**WORK ORDER:**
The entries below contain pictures, which are to be left out; write out exactly, and only, the lines from the line with "thumb mcp: (567, 585)" up to and including the line with "index pip: (115, 168)".

**PROVIDED INFORMATION:**

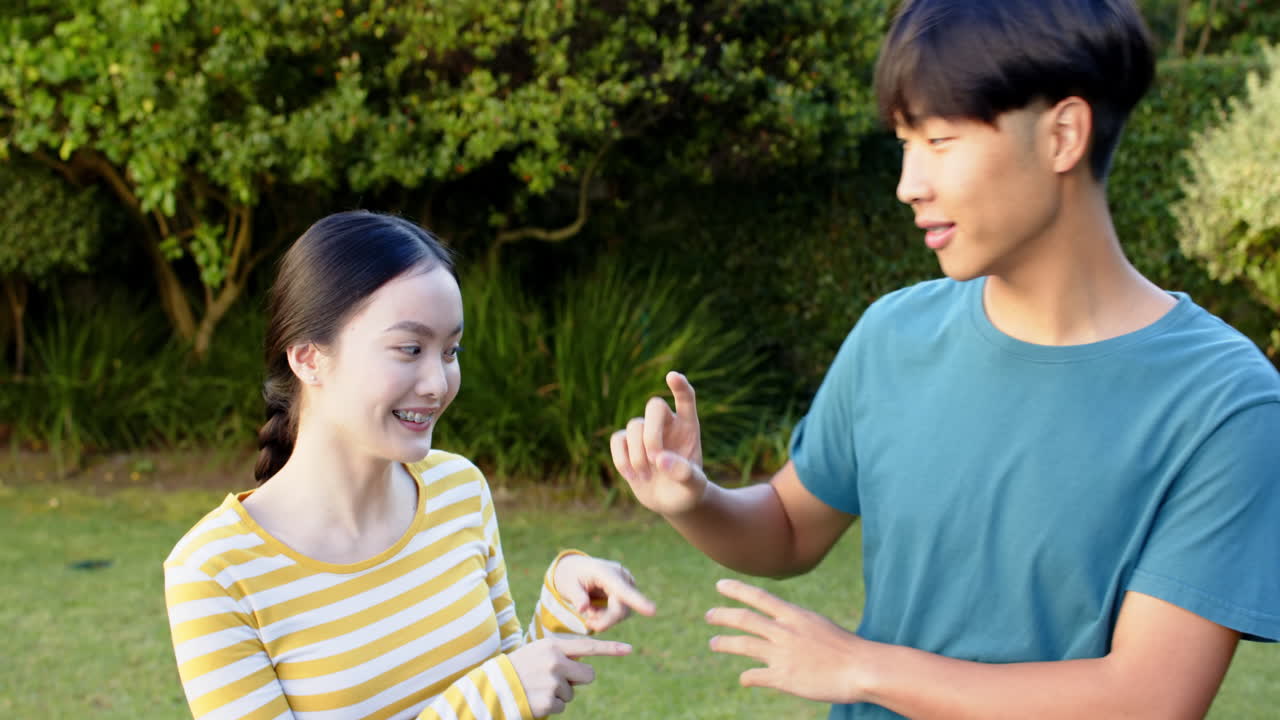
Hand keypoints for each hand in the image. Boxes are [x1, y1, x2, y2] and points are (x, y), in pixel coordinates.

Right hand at [508, 637, 631, 715]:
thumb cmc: (518, 668)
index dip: (611, 648)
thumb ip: (561, 655)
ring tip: (537, 688)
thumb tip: (584, 669)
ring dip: (558, 694)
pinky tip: (534, 699)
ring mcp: (553, 683)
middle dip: (579, 680)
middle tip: (559, 680)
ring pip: (572, 693)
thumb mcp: (538, 653)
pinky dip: (550, 707)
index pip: (588, 646)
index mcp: (553, 646)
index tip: (629, 649)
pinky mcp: (548, 702)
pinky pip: (561, 707)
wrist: (492, 687)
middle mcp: (556, 662)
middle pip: (588, 675)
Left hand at [553, 554, 655, 631]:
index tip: (652, 611)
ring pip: (622, 614)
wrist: (576, 569)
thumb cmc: (571, 576)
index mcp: (605, 572)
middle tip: (587, 621)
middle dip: (604, 621)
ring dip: (604, 619)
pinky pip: (622, 613)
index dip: (637, 601)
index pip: (622, 590)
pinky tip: (596, 608)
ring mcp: (627, 584)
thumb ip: (576, 596)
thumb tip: (582, 609)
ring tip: (589, 609)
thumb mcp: (567, 585)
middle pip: (620, 610)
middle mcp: (621, 576)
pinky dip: (607, 616)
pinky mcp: (629, 592)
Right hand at [609, 371, 708, 515]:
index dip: (680, 387)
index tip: (673, 377)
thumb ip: (684, 473)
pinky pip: (617, 439)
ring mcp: (645, 432)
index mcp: (688, 427)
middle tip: (655, 458)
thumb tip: (660, 459)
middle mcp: (666, 424)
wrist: (671, 502)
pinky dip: (622, 458)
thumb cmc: (688, 490)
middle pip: (654, 406)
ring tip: (647, 476)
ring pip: (634, 425)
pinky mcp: (627, 444)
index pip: (685, 399)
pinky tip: (632, 475)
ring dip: (638, 453)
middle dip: (651, 432)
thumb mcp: (695, 487)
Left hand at [706, 579, 867, 704]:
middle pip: (744, 619)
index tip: (719, 585)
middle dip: (722, 615)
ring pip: (743, 645)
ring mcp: (781, 654)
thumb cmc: (846, 648)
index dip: (736, 590)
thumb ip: (796, 625)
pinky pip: (755, 676)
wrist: (861, 669)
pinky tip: (744, 679)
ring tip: (714, 643)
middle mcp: (784, 631)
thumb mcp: (818, 625)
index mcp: (794, 615)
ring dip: (724, 643)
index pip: (759, 597)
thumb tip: (781, 625)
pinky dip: (747, 677)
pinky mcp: (783, 677)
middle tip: (708, 615)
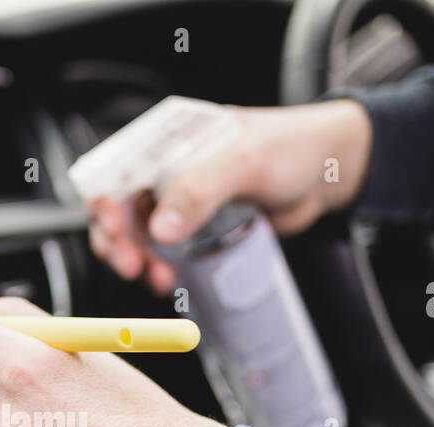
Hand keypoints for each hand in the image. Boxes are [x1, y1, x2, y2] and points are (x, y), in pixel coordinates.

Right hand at [89, 98, 372, 293]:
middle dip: (117, 239)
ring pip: (138, 236)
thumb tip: (160, 228)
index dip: (104, 200)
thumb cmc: (291, 147)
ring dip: (138, 260)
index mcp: (166, 139)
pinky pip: (164, 252)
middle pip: (118, 207)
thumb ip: (199, 189)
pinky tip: (169, 281)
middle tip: (131, 265)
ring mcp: (178, 201)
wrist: (329, 171)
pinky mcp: (196, 229)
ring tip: (156, 279)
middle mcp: (164, 169)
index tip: (114, 227)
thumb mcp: (244, 161)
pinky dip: (159, 268)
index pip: (115, 168)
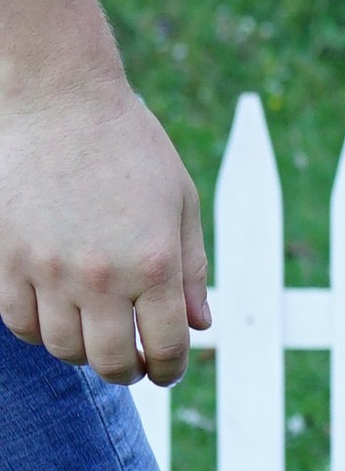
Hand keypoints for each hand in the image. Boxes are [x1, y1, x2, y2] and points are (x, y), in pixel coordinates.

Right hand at [0, 65, 207, 382]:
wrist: (59, 100)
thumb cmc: (128, 145)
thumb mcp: (179, 201)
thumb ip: (191, 269)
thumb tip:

**ANSWER:**
thumb mcp: (567, 585)
middle pip: (620, 610)
middle mcp: (621, 576)
pinky dip: (607, 616)
pinky mcp: (629, 592)
Right hand at [609, 371, 708, 515]:
index dip: (680, 387)
index tip: (673, 377)
thumb ip: (684, 473)
pinky pip: (617, 439)
ring mcp: (645, 432)
index mcp: (688, 427)
middle tip: (655, 458)
thumb tip: (660, 459)
middle mcp: (666, 424)
wrist: (671, 502)
pinky dip: (622, 458)
thumb cmc: (688, 490)
middle pip: (654, 406)
ring tip: (647, 476)
ring pip: (634, 425)
pinky mcp: (627, 444)
index pip: (685, 399)
pinky tip: (632, 475)
ring dip: (638, 453)
middle dip: (651, 432)
thumb mcp: (695, 487)
Left hand at [706, 579, 867, 704]:
middle pip: (744, 619)
index tip: (719, 585)
middle dip: (722, 615)
ring pip: (743, 645)
ring mcp: (781, 654)
thumb cmc: (846, 648)
index dip: (736, 590)
thumb ip: (796, 625)
pinky pip: (755, 676)
wrist: (861, 669)
pinky tip: (744, 679)
ring tip: (714, 643)
middle mcp: (784, 631)
thumb mcp: (818, 625)
index mcp: (794, 615)
ring dip: (724, 643)
index pip: (759, 597)
thumb tip: (781, 625)
pinky dip: (747, 677)
pinky mcp: (783, 677)
middle tip: (708, 615)
Hand keypoints for each hand in the image. Boxes are [x1, y1, x2, y2] and points are (x, y), in pixel coordinates.

Right hand at [89, 98, 372, 293]:
middle dip: (117, 239)
ring pip: (138, 236)
thumb tip: (160, 228)
index dip: (104, 200)
thumb cmc: (291, 147)
ring dip: (138, 260)
index mcp: (166, 139)
pinky pip: (164, 252)
middle pip: (118, 207)
thumb ip: (199, 189)
pinky tip: (169, 281)
middle tip: (131, 265)
ring mcp: (178, 201)
wrist: (329, 171)
pinky mcp: (196, 229)
ring tip: (156, 279)
middle mcp: (164, 169)
index tip: (114, 227)
thumb mcp: (244, 161)
pinky dip: (159, 268)
index pip: (115, 168)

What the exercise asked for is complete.